Monday, June 21, 2010

kisses

There is nothing quite binding as a kiss. My birthday was on the 13th of June. I am a full grown and awkward 27 years old. A little wiser- there are plenty of kisses that I regret. After seeing my line-up maybe, ‘plenty’ is not the correct word as my lip buddies are well under the number 10.

The first man I ever kissed is my father. Not in a gross make-out way, but in how fathers and daughters kiss. I mention this, as oppose to the countless uncles I have exchanged kisses with, because I am my father’s daughter. I have a rather unhealthy need to please him and be perfect, without actually being pleasing to him and hardly perfect. I hide my blemishes well, which takes its toll. I love my father dearly and he loves me. But there are times I am crushed by his expectations and I have grown so used to bottling it up, that I would rather perpetuate the myth than be honest with him.

The first boy I ever kissed promised to love me forever. So far so good. I was 15 and terrified. We’re both much older and the kisses still mean something. There is kissing to say hello and goodbye, kisses to make up for a bad fight, kisses to replace tears and kisses of contentment. We probably fight more than a happy couple should. But we are happy. It’s not perfect- but it’s our mess and we do the best to become better at it.

I kissed a girl in high-school. It was hardly life changing. Then I kissed my closest friend for quite a while until it became a pleasant habit. It breaks my heart to think I might never kiss her again- because we are not us anymore. Of course we still love each other fiercely- but we lost an intimacy to our friendship. It was probably all my fault. I tend to fuck up. A lot.

The 2nd boy I kissed tricked me. The 3rd seduced me. The 4th amused me. And the 5th I felt bad for. It’s always the kisses one should not have had that annoy me the most. Being older should mean accepting your mistakes and cherishing the good decisions. But fuck it. I’d rather I had always kissed whoever I’d have wanted to kiss in the future. Sound complicated no? Well maybe it is. It feels like I gave too much away. Locking lips is no small matter.

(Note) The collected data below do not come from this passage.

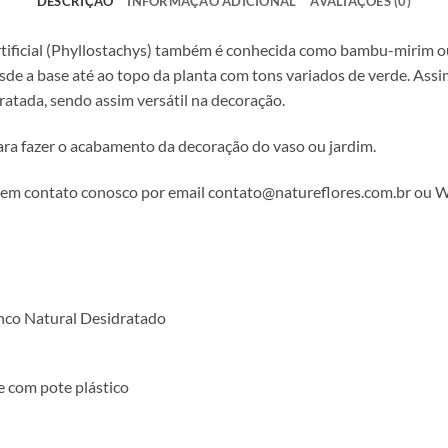
DESCRIÇÃO
INFORMAÇÃO ADICIONAL
AVALIAÇÕES (0)
tificial (Phyllostachys) também é conhecida como bambu-mirim 
esde a base até ao topo da planta com tons variados de verde. As
ratada, sendo assim versátil na decoração.
ra fazer o acabamento da decoração do vaso ou jardim.
 em contato conosco por email contato@natureflores.com.br ou
ronco Natural Desidratado
 com pote plástico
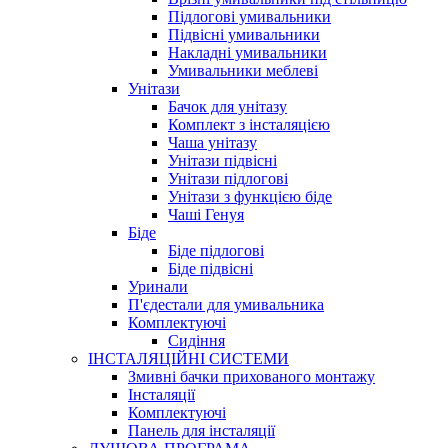
Підлогові умивальники
Підвісні умивальники
Накладні умивальники
Умивальники меблеві
Унітази
Бачок для унітазу
Комплект з інсталяцією
Чаша унітазу
Унітази підвісні
Унітази підлогові
Унітази з функцією біде
Чаші Генуя
Біде
Біде підлогові
Біде підвісні
Уринали
П'єдестали для умивальника
Комплектуючі
Сидіння
ІНСТАЛЯЦІЙНІ СИСТЕМИ
Змивні бачки прихованого монтажу
Інсталяції
Комплектуючі
Панель для інсталяції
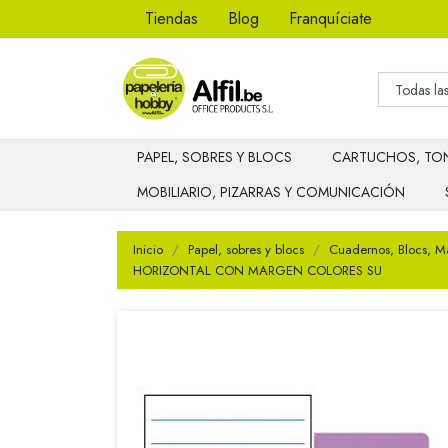
Tiendas
Blog
Franquíciate
PAPEL, SOBRES Y BLOCS
CARTUCHOS, TON
MOBILIARIO, PIZARRAS Y COMUNICACIÓN
Inicio
Papel, sobres y blocs
Cuadernos, Blocs, M
HORIZONTAL CON MARGEN COLORES SU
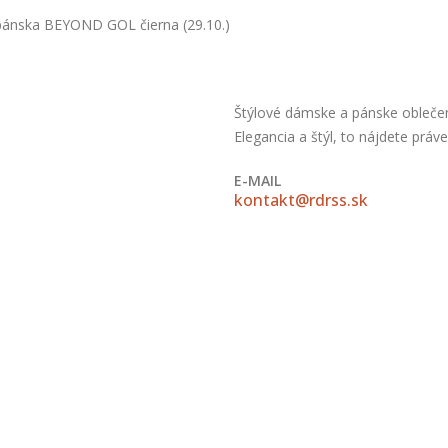
ánska BEYOND GOL čierna (29.10.)
Štýlové dámske a pánske oblečeni
Elegancia a štýl, to nájdete práv
E-MAIL
kontakt@rdrss.sk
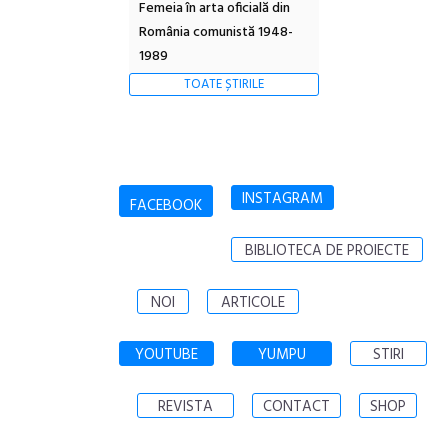
Femeia în arta oficială din
România comunistă 1948-
1989
TOATE ȘTIRILE
INSTAGRAM
FACEBOOK
BIBLIOTECA DE PROIECTE
NOI
ARTICOLE
YOUTUBE
YUMPU
STIRI
REVISTA
CONTACT
SHOP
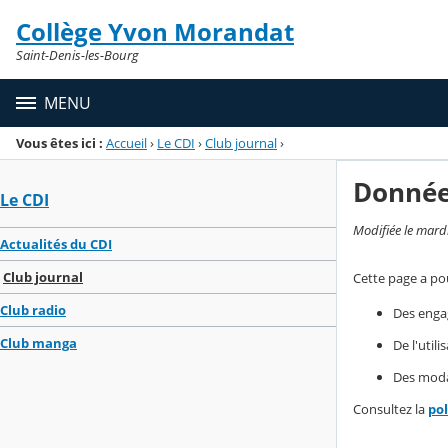
Panneau de gestion des cookies
Collège Yvon Morandat
Menu de la rubrique
Contenu
Saint-Denis-les-Bourg
MENU
Vous êtes ici :
Accueil
›
Le CDI
›
Club journal
›
Donnée
Le CDI
Modifiée le mard
Actualités du CDI
Club journal
Cette page a pou
Club radio
Des enga
Club manga
De l'util
Des modal
Consultez la
po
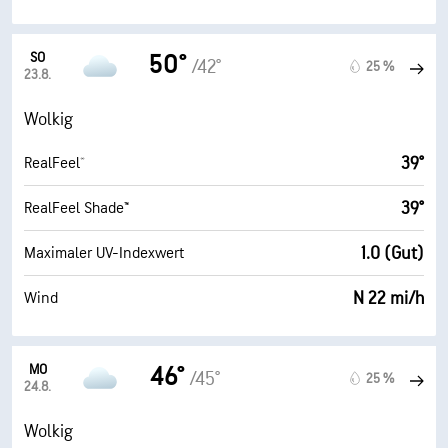
SO
50°
/42°
25 %
23.8.
Wolkig
39°
RealFeel®
39°
RealFeel Shade™
1.0 (Gut)
Maximaler UV-Indexwert
N 22 mi/h
Wind
MO
46°
/45°
25 %
24.8.
Wolkig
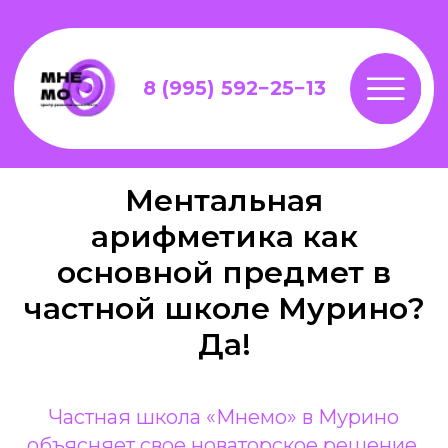
8 (995) 592−25−13
Ментальная
арифметика как
основной предмет в
частной школе Мурино?
Да!
Частная школа «Мнемо» в Мурино
объясняет свое новаторское решение.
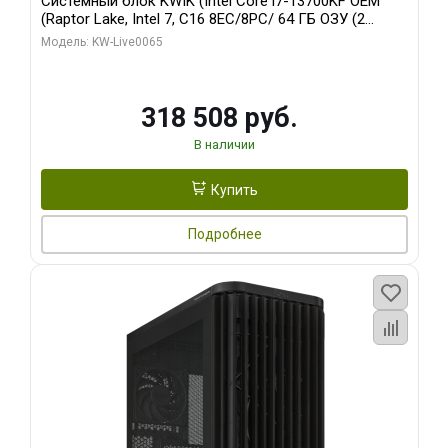
Системный блок KWIK (Intel Core i7-13700KF OEM
(Raptor Lake, Intel 7, C16 8EC/8PC/ 64 ГБ ОЗУ (2
модуля)/ ASUS RTX5080 PROART OC 16GB GDDR7
Модель: KW-Live0065
256bit Type-C DP 2/ 1 ТБ SSD)
318 508 руб.
В наличии
Купить
Подробнее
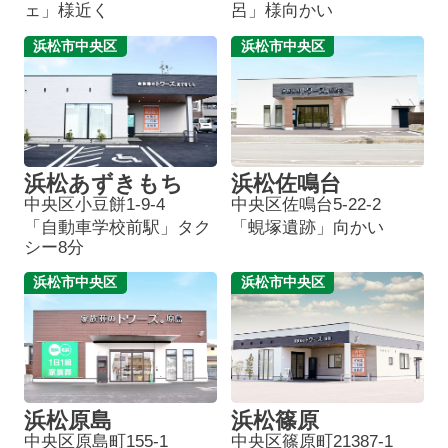
ェ」様近く
呂」様向かい
浜松市中央区
浜松市中央区
浜松あずきもち
浜松佐鳴台
中央区小豆餅1-9-4
中央区佐鳴台5-22-2
「自動車学校前駅」タク
「蜆塚遺跡」向かい
シー8分
浜松市中央区
浜松市中央区
浜松原島
浜松篠原
中央区原島町155-1
中央区篠原町21387-1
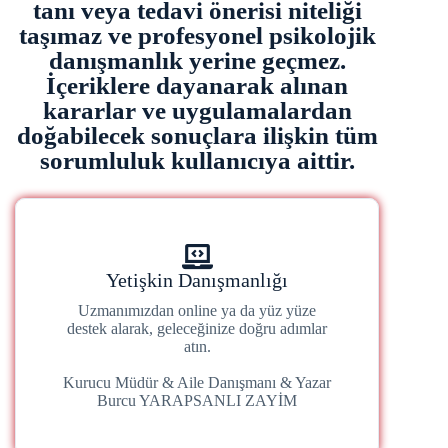
tanı veya tedavi önerisi niteliği
taşımaz ve profesyonel psikolojik
danışmanlık yerine geçmez.
İçeriklere dayanarak alınan
kararlar ve uygulamalardan
doğabilecek sonuçlara ilişkin tüm
sorumluluk kullanıcıya aittir.
Yetişkin Danışmanlığı
Uzmanımızdan online ya da yüz yüze
destek alarak, geleceğinize doğru adımlar
atın.
Kurucu Müdür & Aile Danışmanı & Yazar
Burcu YARAPSANLI ZAYİM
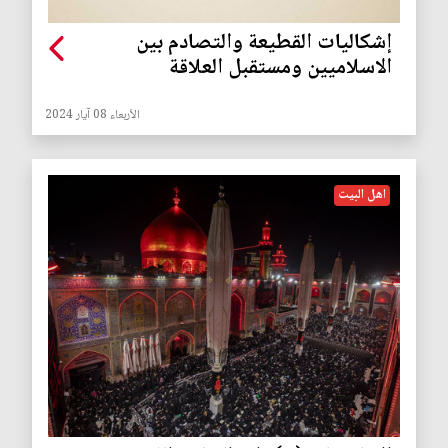
إشكاليات القطيعة والتصادم بين
الاسلاميين ومستقبل العلاقة
الأربعاء 08 آيار 2024
اهل البيت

27 has taught me one thing and one thing only. To be selfish with my kisses. I have seen a glimpse of my future. In it- I am high on champagne, smug about having found true love, on a spiritual quest, happy and above all- kissing only those who deserve my lips. Another thing 27 has taught me- giving away kisses willy-nilly means you are the one that runs out.

P.S I meant to blog endlessly about my trip to Romania, but maybe later. Inspiration came and went.